State v. Frazier, 298 Md. 422, 453-54, 470 A.2d 1269, 1285 (1984).
. To be sure, the Court did refuse to address the issue of the authority of the court granting the postponement to do so; however, we pointed out:
“That argument was apparently directed to the factual issue of whether Judges Pines and Arabian had been designated by Administrative Judge Kaplan and not to the question of whether numerous judges could be lawfully designated under the statute and rule.” Rosenbach v. State, 314 Md. 473, 482, 551 A.2d 460, 464 (1989).

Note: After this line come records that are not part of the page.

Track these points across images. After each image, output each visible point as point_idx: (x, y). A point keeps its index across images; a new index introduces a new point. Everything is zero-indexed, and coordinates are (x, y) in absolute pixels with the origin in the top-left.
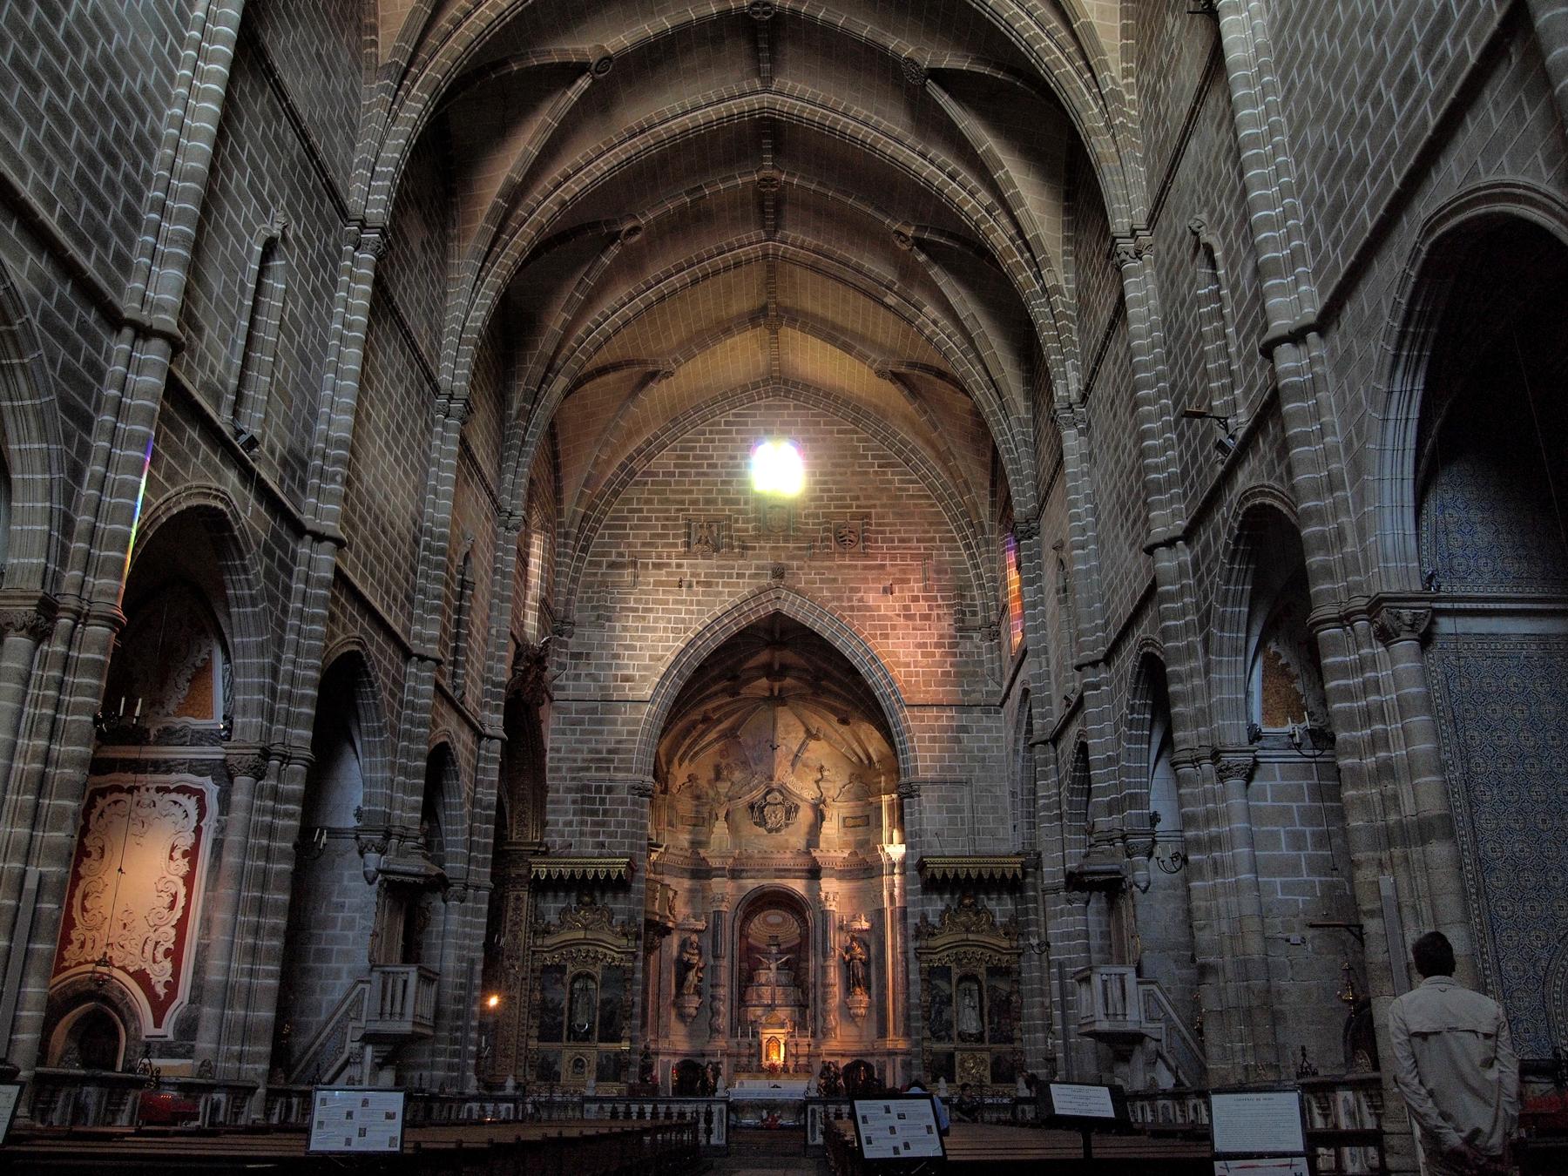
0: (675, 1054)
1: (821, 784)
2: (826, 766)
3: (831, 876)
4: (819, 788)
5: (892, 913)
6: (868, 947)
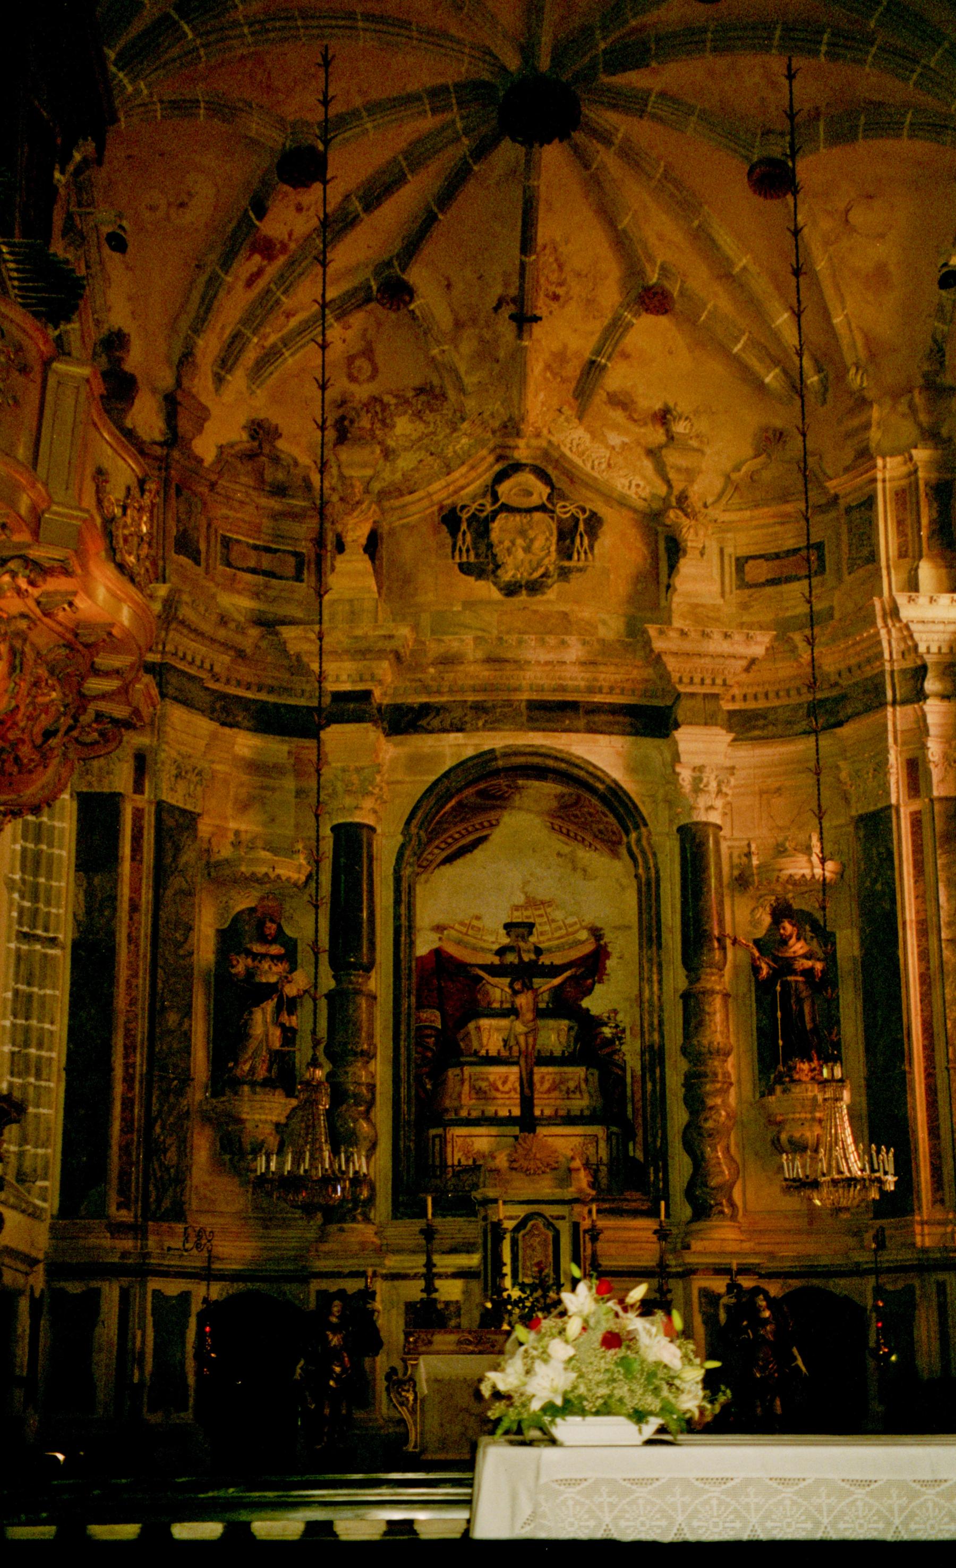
0: (207, 1275)
1: (672, 458)
2: (683, 406)
3: (709, 721)
4: (661, 470)
5: (916, 823)
6: (824, 935)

. In State v. Brown, 307 Md. 651, 658, 516 A.2d 965, 968 (1986), after noting the holding of Hides and its progeny, that when a Circuit Court criminal case is not tried within the 180-day time limit set forth by then § 591 and then Rule 746, and was not postponed beyond the 180-day deadline in accordance with § 591 and Rule 746, the sanction for such violation of the statute and rule is ordinarily dismissal of the criminal charges, this Court stated that "[t]he sanctions for other violations of § 591 and Rule 746 are ones of internal judicial administration.” (Citing Farinholt v. State, supra, 299 Md. 32, 41, 472 A.2d 452, 456 (1984), State v. Hicks, 285 Md. at 335, 403 A.2d 356 and Grant v. State, 299 Md. 47, 53, 472 A.2d 459, 462 (1984)). What we said in Farinholt makes clear to what our reference to "other violations of § 591 and Rule 746” related:
"In the Hides opinion we indicated that every postponement of a circuit court criminal trial date was required to be granted by the administrative judge or his designee and only upon a showing of the requisite cause.... At the same time, we made it clear in Hides that the purpose of § 591 and Rule 746 was to set a time limit for the trial of a criminal case, that the dismissal sanction was applicable when the case was not tried within that time limit and not postponed in accordance with § 591 and Rule 746, but that the dismissal sanction was inapplicable to violations of § 591 and Rule 746 which did not prevent the case from being tried within the prescribed time period.... Thus, when there are several orders by the administrative judge postponing a criminal trial, and one of those orders has the effect of postponing the trial beyond the 180-day deadline, it is the latter order with which a judge hearing a motion to dismiss is concerned. The critical order by the administrative judge, for purposes of the dismissal sanction, is the order having the effect of extending the trial date beyond 180 days.”
299 Md. at 40-41, 472 A.2d at 456, quoting Frazier, 298 Md. at 428, 470 A.2d 1269.